Now, I know that reading about other girls feeling similar to us can’t stop us from feeling some type of way when we get that urge to compare ourselves to those ‘cool older girls,’ but if we think also about all the good things we learn from those older girls, maybe we can re-imagine what this research says. I certainly did. As much as my older sister and her friends sometimes made me wonder if I looked trendy enough, they also taught me about periods and tampons, and gave me the confidence to go for varsity my freshman year and say yes to that person who asked me on my first date (and then have fun on it)! I remember feeling bad about my body sometimes, but when I think about it (and this research), I know that the older girls were in the same boat with me—it wasn’t their fault at all. What this research tells me is that girls, young and a little older, are keen learners. We’re perceptive and ambitious. Society often tries to teach us that what matters most about us is how we look—no wonder this is what we take away from hanging out with older girls. But just because we’ve all been taught this doesn’t mean we have to keep believing it! Now it’s time to change the script. We, along with those folks slightly younger and slightly older than we are (and every other age!), can uplift ourselves and each other to tell the appearance-obsessed society that we’re more than what we look like.  Hanging out with those slightly older girls, together, we can write our own script that disrupts the idea of what women are ‘supposed’ to look like and that tells the world that our appearances aren’t the most important things about us. Because only when people are valued for more than just the way they look will we all be free.

[1] Strauss, J., Sullivan, J. M., Sullivan, C. E., Sullivan, S.J., & Wittenburg, C. E. (2014). Contextualizing the “Student body”: Is exposure to older students associated with body dissatisfaction in female early adolescents? Psychology of Women Quarterly, 39(2), 171-181.
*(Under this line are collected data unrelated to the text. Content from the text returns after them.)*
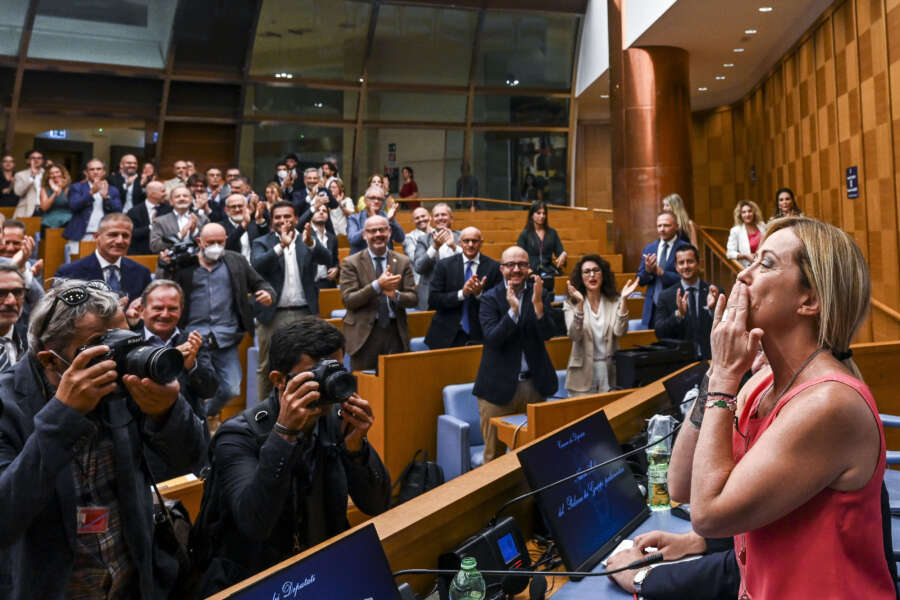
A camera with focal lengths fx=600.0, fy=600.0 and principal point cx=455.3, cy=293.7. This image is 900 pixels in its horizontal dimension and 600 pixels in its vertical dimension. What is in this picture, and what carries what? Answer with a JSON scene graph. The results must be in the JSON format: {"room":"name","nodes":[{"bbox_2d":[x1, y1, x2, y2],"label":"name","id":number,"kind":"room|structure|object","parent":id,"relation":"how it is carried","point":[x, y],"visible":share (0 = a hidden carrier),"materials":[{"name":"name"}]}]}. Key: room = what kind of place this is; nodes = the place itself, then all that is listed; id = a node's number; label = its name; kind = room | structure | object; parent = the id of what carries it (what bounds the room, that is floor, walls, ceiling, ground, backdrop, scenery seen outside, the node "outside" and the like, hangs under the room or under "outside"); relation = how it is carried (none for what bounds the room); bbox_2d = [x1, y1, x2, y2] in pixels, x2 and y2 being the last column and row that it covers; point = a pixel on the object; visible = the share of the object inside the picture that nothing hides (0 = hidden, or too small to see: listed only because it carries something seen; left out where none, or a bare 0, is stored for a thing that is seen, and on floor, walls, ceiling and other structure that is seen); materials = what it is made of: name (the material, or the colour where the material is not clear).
{"room":"event hall","nodes":[
{"label":"event hall","id":0,"kind":"room"},
{"bbox_2d":[0,0,590,207],"label":"glass wall","id":1,"kind":"structure","parent":0,"point":[29,142],"materials":[{"name":"glass"}]},
{"bbox_2d":[46,129,66,138],"label":"exit sign","id":2,"kind":"object","parent":1,"relation":"attached to","point":[64,132],"visible":0.66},
{"bbox_2d":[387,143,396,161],"label":"exit sign","id":3,"kind":"object","parent":1,"relation":"attached to","point":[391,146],"visible":0.95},
{"bbox_2d":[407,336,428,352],"label":"blue chair","id":4,"kind":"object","parent":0,"point":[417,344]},
{"bbox_2d":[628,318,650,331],"label":"blue chair","id":5,"kind":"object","parent":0,"point":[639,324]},
{"bbox_2d":[574,0,843,114],"label":"ceiling","id":6,"kind":"structure","parent":0,"point":[730,46],"materials":[{"name":"white paint"}]},
{"bbox_2d":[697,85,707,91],"label":"ceiling light","id":7,"kind":"object","parent":6,"relation":"in","point":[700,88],"visible":0.98,"materials":[{"name":"white"}]},
{"bbox_2d":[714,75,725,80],"label":"ceiling light","id":8,"kind":"object","parent":6,"relation":"in","point":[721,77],"visible":0.97,"materials":[{"name":"white"}]},
{"bbox_2d":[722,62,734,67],"label":"ceiling light","id":9,"kind":"object","parent":6,"relation":"in","point":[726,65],"visible":0.97,"materials":[{"name":"white"}]},
{"bbox_2d":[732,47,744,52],"label":"ceiling light","id":10,"kind":"object","parent":6,"relation":"in","point":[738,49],"visible":0.98,"materials":[{"name":"white"}]},
{"bbox_2d":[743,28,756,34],"label":"ceiling light","id":11,"kind":"object","parent":6,"relation":"in","point":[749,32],"visible":0.97,"materials":[{"name":"white"}]},
{"bbox_2d":[758,5,772,12],"label":"ceiling light","id":12,"kind":"object","parent":6,"relation":"in","point":[763,9],"visible":0.98,"materials":[{"name":"white"}]},
{"bbox_2d":[691,0,899,344],"label":"wood panel wall","id":13,"kind":"structure","parent":0,"point":[897,161],"materials":[{"name":"brown wood"}]},
{"bbox_2d":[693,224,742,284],"label":"stair railing","id":14,"kind":"object","parent":13,"relation":"attached to","point":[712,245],"visible":0.33,"materials":[{"name":"brown wood"}]},
{"bbox_2d":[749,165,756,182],"label":"wall sign","id":15,"kind":"object","parent":13,"relation":"attached to","point":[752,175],"visible":0.96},
{"bbox_2d":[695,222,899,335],"label":"handrail","id":16,"kind":"object","parent":13,"relation":"attached to","point":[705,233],"visible":0.35,"materials":[{"name":"brown wood"}]},
{"bbox_2d":[845,166,859,198],"label":"wall sign","id":17,"kind":"object","parent":13,"relation":"attached to","point":[855,170],"visible":0.97,"materials":[{"name":"blue"}]},
{"label":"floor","id":18,"kind":"structure","parent":0,"visible":0},
{"bbox_2d":[0,155,17,207],"label":"man","id":19,"kind":"object","parent":18,"relation":"on","point":[2,182],"visible":0.69},
{"bbox_2d":[0,263,31,373],"label":"man","id":20,"kind":"object","parent":18,"relation":"on","point":[4,320],"visible":0.55},
{"bbox_2d":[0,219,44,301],"label":"man","id":21,"kind":"object","parent":18,"relation":"on","point":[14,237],"visible":0.44},
{"bbox_2d":[12,148,49,218],"label":"man","id":22,"kind":"object","parent":18,"relation":"on","point":[29,200],"visible":0.63},
{"bbox_2d":[35,160,74,230],"label":"woman","id":23,"kind":"object","parent":18,"relation":"on","point":[55,181],"visible":0.63},
{"bbox_2d":[60,158,121,245],"label":"man","id":24,"kind":"object","parent":18,"relation":"on","point":[99,165],"visible":0.77},
{"bbox_2d":[0,274,204,599],"label":"photographer","id":25,"kind":"object","parent":18,"relation":"on","point":[71,401],"visible":0.87},
{"bbox_2d":[81,329,184,387],"label":"camera","id":26,"kind":"object","parent":25,"relation":"in","point":[147,368],"visible":0.84,"materials":[{"name":"black metal"}]},
{"bbox_2d":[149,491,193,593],"label":"shoulder bag","id":27,"kind":"object","parent":25,"relation":"hanging from","point":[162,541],"visible":0.54,"materials":[{"name":"black leather"}]},
{"bbox_2d":[57,213,151,304],"label":"man","id":28,"kind":"object","parent":18,"relation":"on","point":[141,268],"visible":0.49},
{"bbox_2d":[108,154,142,211],"label":"man","id":29,"kind":"object","parent":18,"relation":"on","point":[131,163],"visible":0.69},
{"bbox_2d":[128,179,169,254],"label":"man","id":30,"kind":"object","parent":18,"relation":"on","point":[148,221],"visible":0.66},
{"bbox_2d":[130,279,218,414],"label":"man","id":31,"kind":"object","parent":18,"relation":"on","point":[175,296],"visible":0.55},
{"bbox_2d":[149,184,200,254],"label":"man","id":32,"kind":"object","parent":18,"relation":"on","point":[169,217],"visible":0.65},
{"bbox_2d":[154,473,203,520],"label":"wooden desk","id":33,"kind":"object","parent":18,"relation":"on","point":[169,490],"visible":0.26,"materials":[{"name":"brown wood"}]},
{"bbox_2d":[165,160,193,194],"label":"man","id":34,"kind":"object","parent":18,"relation":"on","point":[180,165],"visible":0.48},
{"bbox_2d":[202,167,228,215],"label":"man","id":35,"kind":"object","parent":18,"relation":"on","point":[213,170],"visible":0.51},
{"bbox_2d":[170,223,272,413],"label":"man","id":36,"kind":"object","parent":18,"relation":"on","point":[247,268],"visible":0.87},
{"bbox_2d":[158,239,199,271],"label":"video camera","id":37,"kind":"object","parent":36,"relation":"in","point":[184,258],"visible":0.84,"materials":[{"name":"black plastic"}]},
{"bbox_2d":[217,192,252,257],"label":"man","id":38,"kind":"object","parent":18,"relation":"on","point":[231,214],"visible":0.65},
{"bbox_2d":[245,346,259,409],"label":"blue chair","id":39,"kind":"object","parent":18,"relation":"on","point":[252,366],"visible":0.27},
{"bbox_2d":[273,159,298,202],"label":"man","id":40,"kind":"object","parent":18,"relation":"on","point":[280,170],"visible":0.51},
{"bbox_2d":[251,202,332,394],"label":"man","id":41,"kind":"object","parent":18,"relation":"on","point":[286,210],"visible":0.77},
{"bbox_2d":[193,316,392,596],"label":"photographer","id":42,"kind":"object","parent":18,"relation":"on","point":[333,469],"visible":0.85},
{"bbox_2d":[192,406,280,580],"label":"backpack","id":43,"kind":"object","parent":42,"relation":"on","point":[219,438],"visible":0.46,"materials":[{"name":"black fabric"}]},
{"bbox_2d":[300,358,357,407],"label":"camera","id":44,"kind":"object","parent":42,"relation":"in","point":[342,375],"visible":0.9,"materials":[{"name":"black metal"}]},
{"bbox_2d":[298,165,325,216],"label":"man","id":45,"kind":"object","parent":18,"relation":"on","point":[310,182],"visible":0.59},
{"bbox_2d":[304,202,341,284],"label":"woman","id":46,"kind":"object","parent":18,"relation":"on","point":[317,217],"visible":0.56},
{"bbox_2d":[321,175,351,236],"label":"woman","id":47,"kind":"object","parent":18,"relation":"on","point":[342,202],"visible":0.55},
{"bbox_2d":[345,182,404,252],"label":"man","id":48,"kind":"object","parent":18,"relation":"on","point":[361,217],"visible":0.63},
{"bbox_2d":[340,214,418,368],"label":"man","id":49,"kind":"object","parent":18,"relation":"on","point":[384,226],"visible":0.9},
{"bbox_2d":[398,166,419,208],"label":"woman","id":50,"kind":"object","parent":18,"relation":"on","point":[409,184],"visible":0.59},
{"bbox_2d":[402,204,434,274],"label":"man","id":51,"kind":"object","parent":18,"relation":"on","point":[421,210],"visible":0.54},
{"bbox_2d":[393,449,444,503],"label":"backpack","id":52,"kind":"object","parent":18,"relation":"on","point":[427,474],"visible":0.72,"materials":[{"name":"black fabric"}]},
{"bbox_2d":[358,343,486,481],"label":"wooden partition","id":53,"kind":"object","parent":18,"relation":"on","point":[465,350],"visible":0.45,"materials":[{"name":"brown wood"}]},
{"bbox_2d":[409,203,460,307],"label":"man","id":54,"kind":"object","parent":18,"relation":"on","point":[444,212],"visible":0.67},
{"bbox_2d":[196,367,705,599],"label":"front desk","id":55,"kind":"object","parent":18,"relation":"on","point":[259,576],"visible":0.52,"materials":[{"name":"brown wood"}]},
{"bbox_2d":[223,523,403,599],"label":"monitor","id":56,"kind":"object","parent":55,"relation":"on","point":[317,597],"visible":1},
{"bbox_2d":[450,558,485,599],"label":"water bottle","id":57,"kind":"object","parent":55,"relation":"on","point":[467,562],"visible":1,"materials":[{"name":"plastic"}]},
{"bbox_2d":[439,515,532,599],"label":"black device","id":58,"kind":"object","parent":55,"relation":"on","point":[509,557],"visible":0.76,"materials":[{"name":"black plastic"}]},
{"bbox_2d":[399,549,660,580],"label":"microphone","id":59,"kind":"object","parent":55,"relation":"on","point":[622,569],"visible":0.96,"materials":[{"name":"black plastic"}]},
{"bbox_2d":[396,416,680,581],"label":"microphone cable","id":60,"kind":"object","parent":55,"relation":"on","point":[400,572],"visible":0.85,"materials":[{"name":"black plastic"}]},
{"bbox_2d":[518,409,649,577],"label":"monitor","id":61,"kind":"object","parent":55,"relation":"on","point":[559,530],"visible":0.96,"materials":[{"name":"black plastic"}]},
{"bbox_2d":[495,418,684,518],"label":"microphone cable","id":62,"kind":"object","parent":55,"relation":"attached to","point":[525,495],"visible":0.83,"materials":[{"name":"black plastic"}]},
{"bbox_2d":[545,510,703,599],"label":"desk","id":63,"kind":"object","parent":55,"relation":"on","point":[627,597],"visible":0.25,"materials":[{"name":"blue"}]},
{"bbox_2d":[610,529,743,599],"label":"person","id":64,"kind":"object","parent":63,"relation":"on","point":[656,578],"visible":0.35},
{"bbox_2d":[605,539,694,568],"label":"paper","id":65,"kind":"object","parent":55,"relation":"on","point":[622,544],"visible":0.26,"materials":[{"name":"white paper"}]},
{"bbox_2d":[612,339,697,390],"label":"black case","id":66,"kind":"object","parent":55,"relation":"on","point":[638,364],"visible":0.79,"materials":[{"name":"black"}]},
{"bbox_2d":[645,413,673,511],"label":"water bottle","id":67,"kind":"object","parent":55,"relation":"on","point":[652,497],"visible":0.91,"materials":[{"name":"clear plastic"}]},
{"bbox_2d":[663,360,708,411],"label":"monitor","id":68,"kind":"object","parent":55,"relation":"on","point":[677,382],"visible":0.51,"materials":[{"name":"black plastic"}]},
{"bbox_2d":[437,382,483,480],"label":"blue chair","id":69,"kind":"object","parent":18,"relation":"on","point":[458,473],"visible":0.36,"materials":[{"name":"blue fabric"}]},
{"bbox_2d":[424,223,498,348],"label":"man","id":70,"kind":"object","parent":18,"relation":"on","point":[441,327],"visible":0.78},
{"bbox_2d":[455,163,478,207],"label":"person","id":71,"kind":"object","parent":18,"relation":"on","point":[469,182],"visible":0.69},
{"bbox_2d":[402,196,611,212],"label":"wooden railing","id":72,"kind":"object","parent":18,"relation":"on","point":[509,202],"visible":0.47,"materials":[{"name":"brown wood"}]},
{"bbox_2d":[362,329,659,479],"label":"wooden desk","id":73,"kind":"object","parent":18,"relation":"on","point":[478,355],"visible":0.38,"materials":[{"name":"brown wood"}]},
{"bbox_2d":[475,244,558,461],"label":"man","id":74,"kind":"object","parent":18,"relation":"on","point":[506,322],"visible":0.92},
{"bbox_2d":[517,200,567,278],"label":"woman","id":75,"kind":"object","parent":18,"relation":"on","point":[546,231],"visible":0.71},
{"bbox_2d":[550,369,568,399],"label":"blue chair","id":76,"kind":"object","parent":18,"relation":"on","point":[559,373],"visible":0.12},
{"bbox_2d":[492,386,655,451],"label":"wooden desk","id":77,"kind":"object","parent":18,"relation":"on","point":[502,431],"visible":0.23,"materials":[{"name":"brown wood"}]},
{"bbox_2d":[562,255,634,395],"label":"woman","id":78,"kind":"object","parent":18,"relation":"on","point":[578,329],"visible":0.83},
{"bbox_2d":[609,35,693,272],"label":"column","id":79,"kind":"structure","parent":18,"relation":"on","point":[656,196],"materials":[{"name":"brown metal"}]},
{"bbox_2d":[635,208,685,330],"label":"man","id":80,"kind":"object","parent":18,"relation":"on","point":[649,249],"visible":0.63},
{"bbox_2d":[661,193,696,246],"label":"woman","id":81,"kind":"object","parent":18,"relation":"on","point":[675,210],"visible":0.36},
{"bbox_2d":[654,243,721,356],"label":"man","id":82,"kind":"object","parent":18,"relation":"on","point":[684,268],"visible":0.75},
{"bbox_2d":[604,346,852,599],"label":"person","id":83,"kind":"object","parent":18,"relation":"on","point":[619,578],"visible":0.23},
{"bbox_2d":[726,199,765,265],"label":"woman","id":84,"kind":"object","parent":18,"relation":"on","point":[744,237],"visible":0.52},
{"bbox_2d":[663,215,894,599],"label":"woman","id":85,"kind":"object","parent":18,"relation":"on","point":[798,406],"visible":0.98},
{"bbox_2d":[773,187,802,218],"label":"woman","id":86,"kind":"object","parent":18,"relation":"on","point":[786,198],"visible":0.27},
{"bbox_2d":[881,412,899,512],"label":"blue chair","id":87,"kind":"object","parent":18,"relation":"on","point":[893,420],"visible":0.29,"materials":[{"name":"blue"}]}
]}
[2] There have been many studies on this, but for just a few examples: Lindberg, S. M., Hyde, J. S., & McKinley, N. M. (2006). A measure of objectified body consciousness for preadolescent and adolescent youth. Psychology of Women Quarterly, 30, 65–76. ; and Bearman, S. K., Martinez, E., Stice, E., & Presnell, K., (2006). The skinny on body dissatisfaction: A longitudinal study of adolescent girls and boys. Journal of Youth and Adolescence, 35, 217–229.